There is a need for incentive programs that promote interoperability between healthcare practitioners and public health agencies.
In addition, he said, the COVID crisis has highlighted the need for a unique patient identifier for every American. The lack of such an identifier has made it more difficult to identify patients and connect the relevant data for public health purposes.
Burchell said there is legislation in Congress that would fund immunization registries. That legislation would tie some of that funding to the adoption of standards for public health surveillance and monitoring.
“Standards-based exchange of public health data is critical to ensure that we’re ready for the next public health emergency, so we all have a clear view of what’s happening and a way to communicate what’s happening across stakeholders,” she said.
“Patchwork Nature” of Public Health Infrastructure
Working with public health agencies during the pandemic, she said, “helped us understand the patchwork nature of public health [infrastructure].” Recently, she added, there has been a new emphasis on data standardization among developers, states, and immunization registries.
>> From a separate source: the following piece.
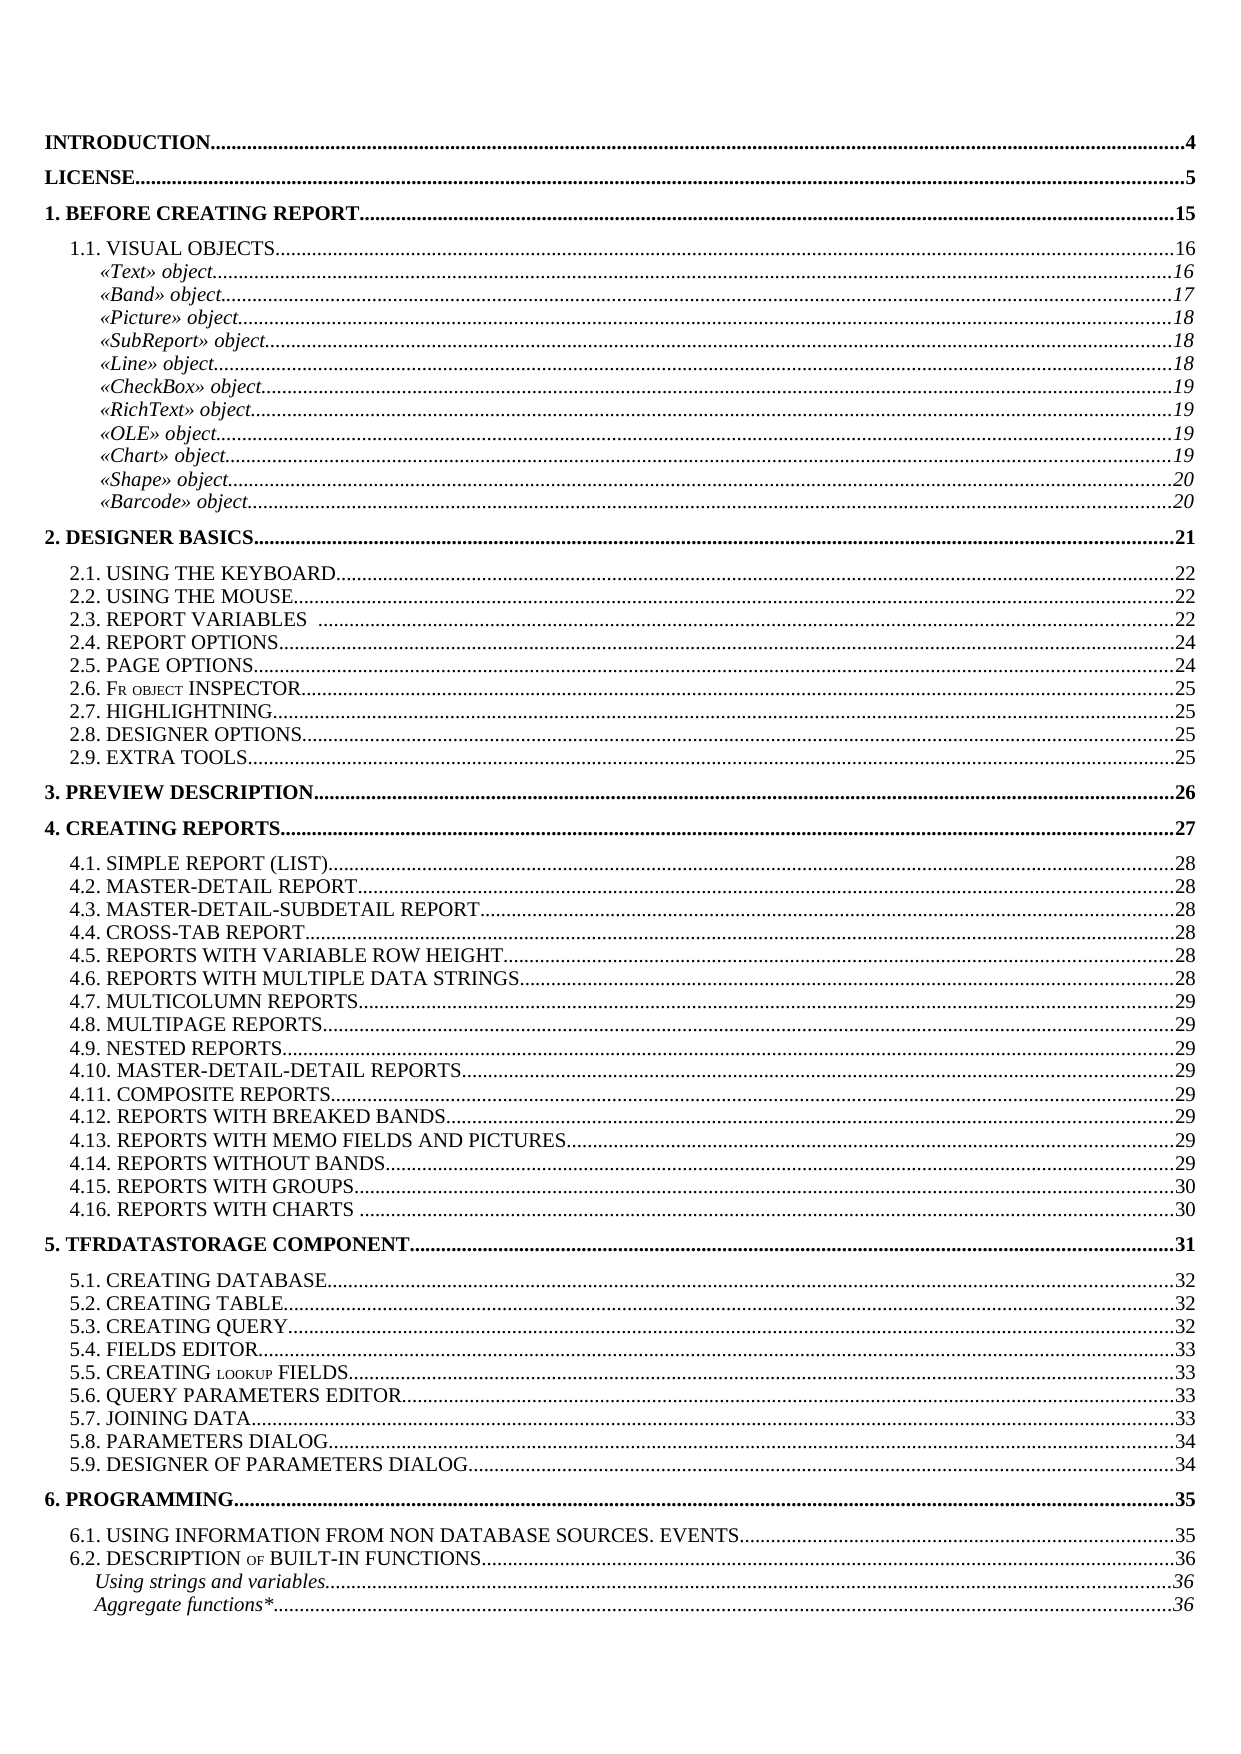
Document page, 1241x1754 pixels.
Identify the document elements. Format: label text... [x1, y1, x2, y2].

“The budgets of providers and public health agencies need to be enhanced to build on the [data] connections that are already in place,” Buitendijk emphasized. “Having that preparedness and addressing the funding will be important to ensure that the data can flow. It’s important to get this done to be ready for future emergencies. But the funding isn’t easy to come by.”
Burchell noted that some funds for this purpose were included in the various COVID-19 relief bills passed by Congress in the past year. This money will help public health departments determine what they must do to modernize their systems so they can exchange information more easily with practitioners.
“We’re just trying to get ahead of it and get everyone on the same page now for things that will benefit us 3, 5, or 10 years down the road,” she said.